Thursday, February 18, 2010

Dirt

       Sunday, we watched a video about breath at Alan and Sue Dailey's. The video started with a discussion of us as "fragile, divine dirt." The speaker posed the idea that breathing in and breathing out is the equivalent of speaking God's Name. That when we are born the first thing we must do is speak, and as we die, the last thing we do is speak God's name. I went off onto a private tangent, with my breath control for meditation. Breathing, and awareness of our breath as an avenue to peace for meditation and prayer has always been mystical for me. I remember, untrained at the time, sitting in my dormitory room, lights out except for a primitive light board, and concentrating on making my breating regular and calm. My roommate came home 6 hours later to find me in lotus and so quiet it scared him.
     I also remember almost drowning when I traveled to Southern California for Seminarian Summer. I got caught in a rip tide and was being pulled north and out and down. I remember my fear, remember straining, remember being determined not to lose a single breath, and when the surfer came to lift me up, I remember pausing with him holding me to get my breath back. I was overwhelmed by gratitude, and when I got back to shore, I was also overwhelmed by my awareness of my breathing. I lay there for an hour, feeling myself inhale, pause, exhale, pause. The slow pulse of my life.

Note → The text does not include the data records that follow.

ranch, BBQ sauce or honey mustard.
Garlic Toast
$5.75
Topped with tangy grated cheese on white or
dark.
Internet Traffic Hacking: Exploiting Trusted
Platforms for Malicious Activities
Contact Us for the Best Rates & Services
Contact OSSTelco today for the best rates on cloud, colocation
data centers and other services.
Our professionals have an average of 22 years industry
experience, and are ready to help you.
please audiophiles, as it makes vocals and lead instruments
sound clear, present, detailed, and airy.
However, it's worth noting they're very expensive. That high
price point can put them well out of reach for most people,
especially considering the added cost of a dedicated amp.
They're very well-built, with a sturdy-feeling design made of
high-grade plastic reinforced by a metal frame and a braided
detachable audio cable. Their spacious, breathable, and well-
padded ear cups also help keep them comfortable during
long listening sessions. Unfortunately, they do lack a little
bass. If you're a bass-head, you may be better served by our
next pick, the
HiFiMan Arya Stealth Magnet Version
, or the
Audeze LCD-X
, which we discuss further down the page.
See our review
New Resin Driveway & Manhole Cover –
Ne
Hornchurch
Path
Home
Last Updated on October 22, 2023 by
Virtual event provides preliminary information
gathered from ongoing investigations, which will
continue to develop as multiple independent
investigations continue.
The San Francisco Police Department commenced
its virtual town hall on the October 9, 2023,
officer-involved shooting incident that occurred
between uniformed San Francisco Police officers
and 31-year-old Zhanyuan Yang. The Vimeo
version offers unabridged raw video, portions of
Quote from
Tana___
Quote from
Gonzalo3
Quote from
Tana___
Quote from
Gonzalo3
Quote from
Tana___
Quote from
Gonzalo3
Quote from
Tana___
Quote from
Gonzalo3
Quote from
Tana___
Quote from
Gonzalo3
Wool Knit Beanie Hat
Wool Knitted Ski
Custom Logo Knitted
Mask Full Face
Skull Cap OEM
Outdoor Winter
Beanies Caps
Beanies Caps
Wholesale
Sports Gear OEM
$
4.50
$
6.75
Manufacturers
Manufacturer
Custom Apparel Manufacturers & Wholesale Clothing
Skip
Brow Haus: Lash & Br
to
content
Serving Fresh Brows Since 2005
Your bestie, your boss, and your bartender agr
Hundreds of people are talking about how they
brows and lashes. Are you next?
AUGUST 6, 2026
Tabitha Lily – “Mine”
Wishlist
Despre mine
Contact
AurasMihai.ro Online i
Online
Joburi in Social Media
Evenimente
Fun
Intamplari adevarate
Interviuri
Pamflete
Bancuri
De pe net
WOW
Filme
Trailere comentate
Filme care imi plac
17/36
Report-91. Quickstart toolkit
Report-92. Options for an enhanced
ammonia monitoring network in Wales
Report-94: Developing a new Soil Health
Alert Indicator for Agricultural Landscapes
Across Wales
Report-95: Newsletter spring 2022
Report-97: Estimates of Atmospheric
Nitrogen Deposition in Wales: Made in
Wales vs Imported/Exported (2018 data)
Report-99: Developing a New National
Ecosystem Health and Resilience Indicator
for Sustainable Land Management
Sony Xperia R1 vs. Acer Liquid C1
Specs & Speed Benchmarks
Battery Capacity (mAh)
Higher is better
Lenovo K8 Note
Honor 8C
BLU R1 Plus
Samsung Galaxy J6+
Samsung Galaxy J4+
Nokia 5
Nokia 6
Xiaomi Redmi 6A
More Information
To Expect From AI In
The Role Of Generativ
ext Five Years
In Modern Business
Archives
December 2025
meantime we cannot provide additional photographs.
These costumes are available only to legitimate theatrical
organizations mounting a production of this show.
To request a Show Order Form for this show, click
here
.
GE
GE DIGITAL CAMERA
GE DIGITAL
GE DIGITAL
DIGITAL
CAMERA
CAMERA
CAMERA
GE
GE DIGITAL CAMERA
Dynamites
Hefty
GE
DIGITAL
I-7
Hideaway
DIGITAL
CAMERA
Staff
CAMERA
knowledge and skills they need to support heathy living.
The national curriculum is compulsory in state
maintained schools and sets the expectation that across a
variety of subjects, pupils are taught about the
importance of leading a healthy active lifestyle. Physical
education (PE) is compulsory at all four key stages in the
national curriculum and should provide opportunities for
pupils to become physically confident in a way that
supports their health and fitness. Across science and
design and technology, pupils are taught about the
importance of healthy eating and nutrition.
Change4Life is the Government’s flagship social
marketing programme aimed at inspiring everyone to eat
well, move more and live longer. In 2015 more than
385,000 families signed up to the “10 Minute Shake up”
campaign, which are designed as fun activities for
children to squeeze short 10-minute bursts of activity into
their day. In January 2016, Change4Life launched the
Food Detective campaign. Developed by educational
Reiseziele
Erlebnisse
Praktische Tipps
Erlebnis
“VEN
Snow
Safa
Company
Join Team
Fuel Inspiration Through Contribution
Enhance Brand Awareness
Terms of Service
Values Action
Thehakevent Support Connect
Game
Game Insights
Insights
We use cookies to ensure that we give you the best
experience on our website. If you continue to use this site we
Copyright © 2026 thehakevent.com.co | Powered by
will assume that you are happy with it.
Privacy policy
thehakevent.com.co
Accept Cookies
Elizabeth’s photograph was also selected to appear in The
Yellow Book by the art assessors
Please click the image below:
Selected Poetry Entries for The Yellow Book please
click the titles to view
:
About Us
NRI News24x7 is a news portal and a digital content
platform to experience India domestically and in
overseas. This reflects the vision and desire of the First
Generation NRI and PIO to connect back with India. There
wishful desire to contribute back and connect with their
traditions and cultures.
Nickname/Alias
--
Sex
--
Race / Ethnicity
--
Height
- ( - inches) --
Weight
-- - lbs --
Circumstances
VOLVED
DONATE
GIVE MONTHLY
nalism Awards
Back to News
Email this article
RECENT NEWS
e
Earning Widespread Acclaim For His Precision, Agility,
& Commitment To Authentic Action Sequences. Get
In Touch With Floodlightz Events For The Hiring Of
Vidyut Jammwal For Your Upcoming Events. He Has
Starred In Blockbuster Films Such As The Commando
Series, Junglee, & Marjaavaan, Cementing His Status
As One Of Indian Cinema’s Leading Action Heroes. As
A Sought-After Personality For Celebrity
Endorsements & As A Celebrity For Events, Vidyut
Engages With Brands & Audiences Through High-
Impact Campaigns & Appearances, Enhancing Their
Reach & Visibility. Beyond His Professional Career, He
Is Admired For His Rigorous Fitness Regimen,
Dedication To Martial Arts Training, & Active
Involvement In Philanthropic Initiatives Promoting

     Yesterday, I was able to participate in the Ash Wednesday services at Highland Hospital and at Unity Living Center at St. Mary's. Each began days earlier with a flurry of organizing, deciding on what to do, printing flyers and bulletins, arranging for ashes, deciding the  tactics. On the day, both sites held a short service in the chapel. Lay-led at Highland, priest-led at St. Mary's. Then we chaplains took containers of ash to the floors. For rooms with infection alerts, we used medical swabs. But most people I was able to touch. The ash in my little container was so fragile, so ephemeral, but the looks on the faces of the patients family and staff as they received it were stunning. I was exhausted. This morning, that fragile ephemeral ash is still embedded in my thumb pad, under the nail and in the cuticle. Divine dirt.